Mushrooms! Morels in spring, oyster mushrooms on dead wood in summer, puffballs, honey mushrooms, chicken of the woods, chanterelles (uncommon but I’ve found them few rare times), lion’s mane, coral mushrooms. 

For livestock; chickens chickens CHICKENS. Chickens can be fed food scraps and can forage for themselves, and are fantastic for pest control. (Watch them around gardens; they’ll eat your vegetables as readily as weeds. They in turn provide on average an egg a day, and when you clean their coop compost their bedding and droppings into lovely rich compost that will go back onto the garden. When they stop laying, you get chicken for dinner, and stock from the bones. Save the feathers; they make good stuffing, and the flight feathers make good dusters. 

Goats are also good; they give milk and will eat almost anything, and take less room than, say, cows. Goats can be trained to pull carts. Their bedding and droppings also goes on the compost heap. Also, of course, if you have some males and females, you’ll get more goats, and goat is tasty. 

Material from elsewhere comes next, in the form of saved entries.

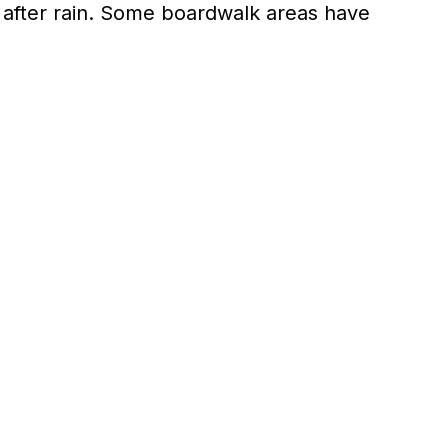
 after rain. Some boardwalk areas have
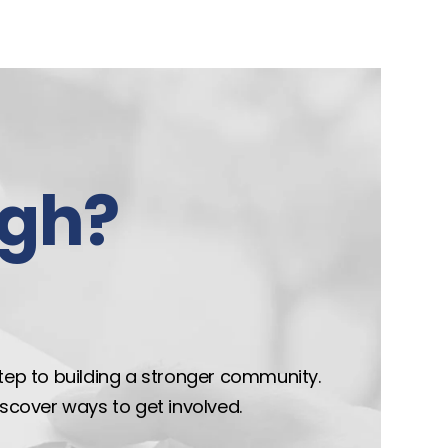
gh?
step to building a stronger community.
discover ways to get involved.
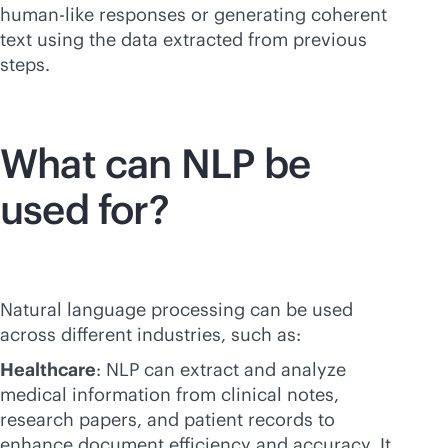
human-like responses or generating coherent
text using the data extracted from previous
steps.
What can NLP be
used for?
Natural language processing can be used
across different industries, such as:
Healthcare
: NLP can extract and analyze
medical information from clinical notes,
research papers, and patient records to
enhance document efficiency and accuracy. It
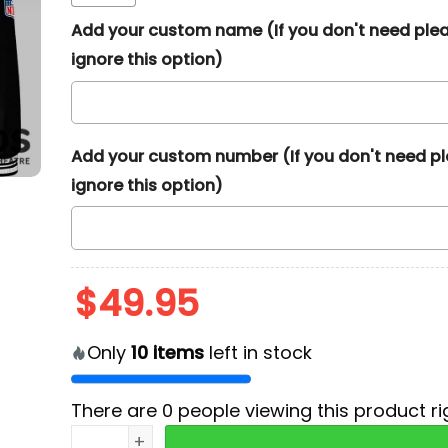
Add your custom name (If you don't need ple
ignore this option)
Add your custom number (If you don't need p
ignore this option)
$
49.95
Only
10
items
left in stock
There are
0
people viewing this product ri
2024 Miami Dolphins Crucial Catch Baseball J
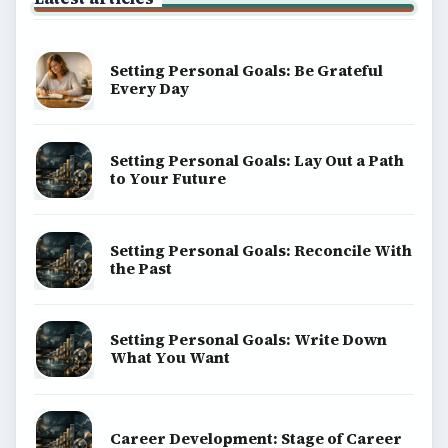
Business
Finances
Science
Education
Environment
SITE INFO
About
Copyright Policy
Privacy Policy
Terms of Use
BrightHub.com All Rights Reserved.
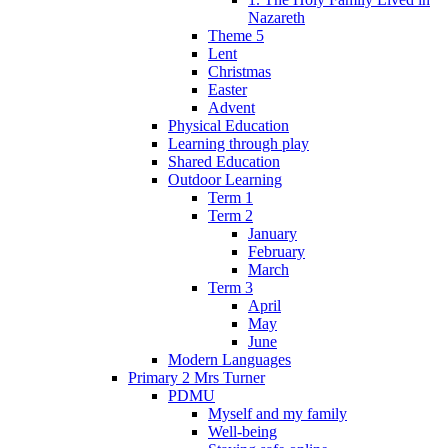
Nazareth
Theme 5
Lent
Christmas
Easter
Advent
Physical Education
Learning through play
Shared Education
Outdoor Learning
Term 1
Term 2
January
February
March
Term 3
April
May
June
Modern Languages
Primary 2 Mrs Turner
PDMU
Myself and my family
Well-being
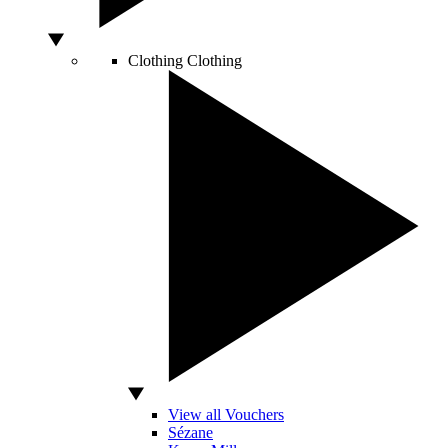
Clothing
Clothing
View all Vouchers
Sézane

Bees. They’ll pollinate your crops, and produce honey and wax and propolis. 

Fuel reserves; to be honest, this is a trickier thing. If you’re thinking petrochemical fuel, it might be harder to get. In my area, weedy trees grow everywhere, and when it comes to fuel I’d go for wood. It can easily be gathered, stacked, and stored. 

I’d invest in a still, too. Hell, I already have. Anything with sugar in it or any sort of grain can be brewed into alcohol, which can be used to fuel engines converted to run on it, can be used to sterilize hands and instruments as needed, and of course can be drunk. 

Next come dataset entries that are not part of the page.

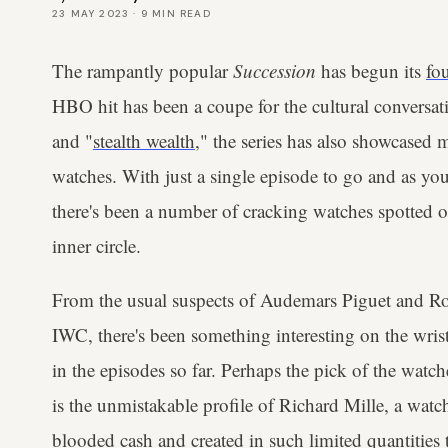
23 MAY 2023
·
9
MIN READ
The rampantly popular
Succession
has begun its
fo
HBO hit has been a coupe for the cultural conversat
and "
stealth wealth
," the series has also showcased m
watches. With just a single episode to go and as you'
there's been a number of cracking watches spotted on
inner circle.
From the usual suspects of Audemars Piguet and Role
IWC, there's been something interesting on the wrist
in the episodes so far. Perhaps the pick of the watc
is the unmistakable profile of Richard Mille, a wa
blooded cash and created in such limited quantities t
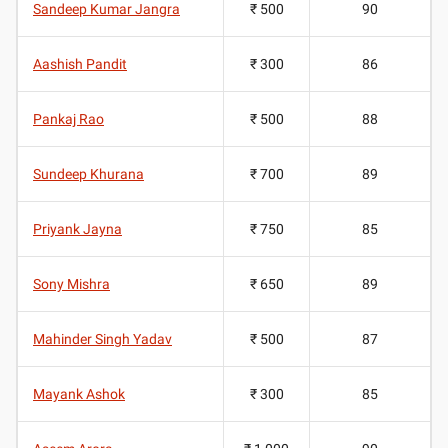
Sandeep Kumar Jangra
₹ 500
90
Aashish Pandit
₹ 300
86
Pankaj Rao
₹ 500
88
Sundeep Khurana
₹ 700
89
Priyank Jayna
₹ 750
85
Sony Mishra
₹ 650
89
Mahinder Singh Yadav
₹ 500
87
Mayank Ashok
₹ 300
85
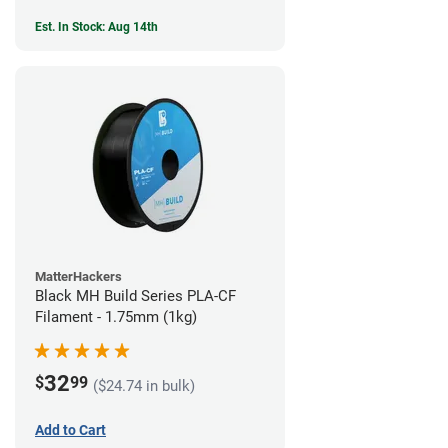
Est. In Stock: Aug 14th
MatterHackers
Black MH Build Series PLA-CF
Filament - 1.75mm (1kg)
32
$
99
($24.74 in bulk)
Add to Cart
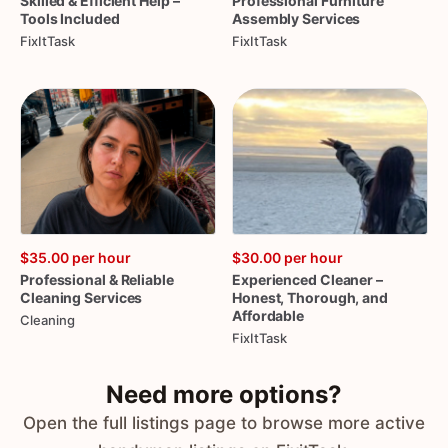
Skilled
&
Efficient
Help
–
Professional
Furniture
Tools
Included
Assembly
Services
FixItTask
FixItTask
$35.00
per hour
$30.00
per hour
Professional
&
Reliable
Experienced
Cleaner
–
Cleaning
Services
Honest
​,​
Thorough
​,​
and
Affordable
Cleaning
FixItTask
Need more options?
Open the full listings page to browse more active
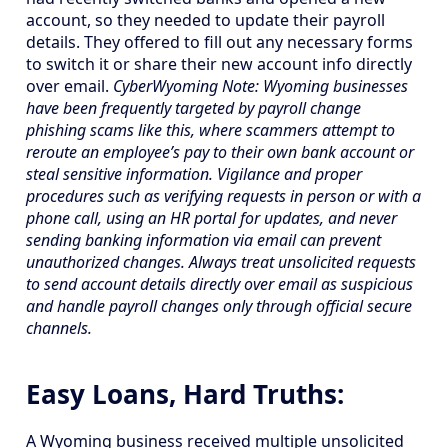
account, so they needed to update their payroll
details. They offered to fill out any necessary forms
to switch it or share their new account info directly
over email.
CyberWyoming Note: Wyoming businesses
have been frequently targeted by payroll change
phishing scams like this, where scammers attempt to
reroute an employee’s pay to their own bank account or
steal sensitive information. Vigilance and proper
procedures such as verifying requests in person or with a
phone call, using an HR portal for updates, and never
sending banking information via email can prevent
unauthorized changes. Always treat unsolicited requests
to send account details directly over email as suspicious
and handle payroll changes only through official secure
channels.
Easy Loans, Hard Truths:
A Wyoming business received multiple unsolicited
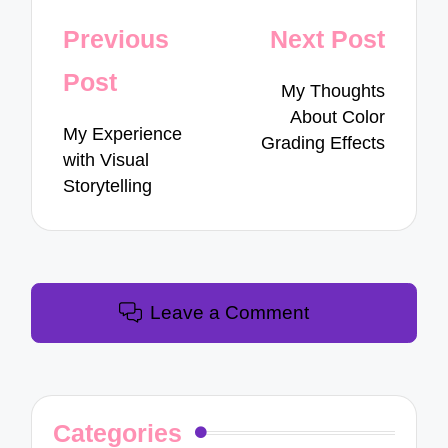
Post
Previous
Next Post
navigation
Post
My Thoughts
About Color
My Experience
Grading Effects
with Visual
Storytelling
Leave a Comment
Categories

Solar and wind and water are all good options. We’ve got an abundance of all three here. The most difficult thing would be the initial cost and batteries to store the power generated. 

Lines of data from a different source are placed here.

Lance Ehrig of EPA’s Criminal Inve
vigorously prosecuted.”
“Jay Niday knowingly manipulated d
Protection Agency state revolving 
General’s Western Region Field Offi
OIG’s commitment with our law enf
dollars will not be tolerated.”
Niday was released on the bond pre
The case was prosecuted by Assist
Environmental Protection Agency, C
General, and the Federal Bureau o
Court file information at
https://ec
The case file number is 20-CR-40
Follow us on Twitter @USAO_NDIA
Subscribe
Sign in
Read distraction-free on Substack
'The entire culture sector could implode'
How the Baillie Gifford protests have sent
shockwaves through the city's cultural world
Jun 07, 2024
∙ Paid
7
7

Security? I’m honestly less worried about that, and I speak as someone who is a pro security person there. If people showed up desperate, I’d feed them, give them drink, give them a safe place if they needed it, and even welcome them to stay so long as they pitched in. 

sasstielwinchester

Also for livestock for us “city kids” - my spouse and I are looking into keeping rabbits for meat! we prefer Very Rural Living but live within ‘city limits’ and so chickens or goats is out of the question but keeping 3 rabbits and raising the fryers for the freezer is quite reasonable. And with plans already to put in a Big Farm Wash Sink in the basement (and adding in a dedicated processing area), I can keep Everything in the basement of my house so I don’t feel that we need to actually worry about the relevant regulations for making rabbits into food. I’ve sort of had my heart set on keeping pigeons ~eventually~ for years but never could get my spouse on board, he’s just not a bird person 😂 we got to talking about rabbits for the meat and fur, and the idea is to be ready to buy them in the fall. I’m pretty excited, but we still have a lot to do and I need to keep researching and learning. Definitely leaning towards New Zealands (somehow, an American breed?) because the color variation would be good for the furs, but I have fond memories of a Flemish Giant from my childhood so I’m all heart-eyes over them. 😁🐇

systlin

Oh didn’t think of that but yes!!! Rabbits are easy to raise and don’t require much room, and reproduce like, well, rabbits. Rabbit meat is delicious, and the skins can be tanned into soft warm furs. Bones, of course, for stock. 

If you raise angora rabbits, the shed fur is a choice spinning fiber. Softer and warmer than wool!

thewitchwives

@systlin @sasstielwinchester I ask this of everyone who likes eating rabbits - how do you like to cook them?

All my attempts (admittedly few) have varied between “I guess it’s alright - how much salt do we have?” and “oh god, Jessica, WHAT DID YOU DO??”

systlin

TBH you can use rabbit just about the same way you’d use chicken in most cases. Stew is my favorite, but that may be simply because soups and stews are my favorite foods bar none. Baked, roasted, grilled, fried, all tasty.